In view of the massive amount of land potential in North America King James 1 issued a Second Charter of Virginia in 1609 which covered lands from Jamestown, extending all the way west to the Pacific Ocean. In 1611 Sir Thomas Dale was sent to Virginia with 300 British troops. The Third Charter of Virginia in 1612 led to the acquisition of Bermuda. The 1612 Third Charter of Virginia extended the colonial boundary lines to include offshore islands extended to lands covering 1,000 miles eastward in the Atlantic Ocean. The Third Charter of 1612 gave the islands to the "The Treasorer and Planters of the Cittie of London for the First Colonie in Virginia." So, at the beginning of colonization, the term "Virginia" was applied to the entire eastern coast of North America from Cape Fear to the coast of Acadia and a large portion of inland Canada.

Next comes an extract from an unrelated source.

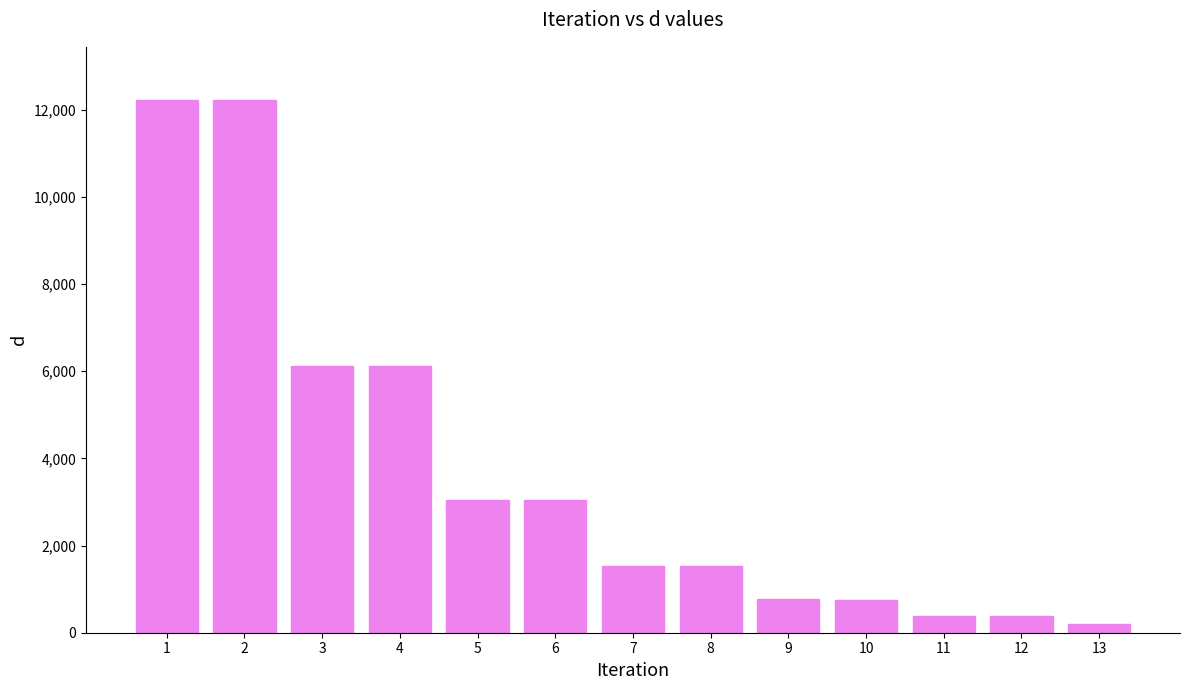

Between 9 and 5, which is larger?

5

Virginia becomes a Royal Colony

King James I realised the potential wealth of Colonial America. With little, or no concern, for the investors of the Virginia Colony the King failed to renew their charter. The Virginia Company in the colony lost the ability to grant property deeds. Then, in 1624 King James made Virginia a Royal Colony, rather than a Proprietary (private) Colony. This meant that the Colonial Governments were appointed by the Crown, carrying out the orders and wishes of the Crown as opposed to private or local interests.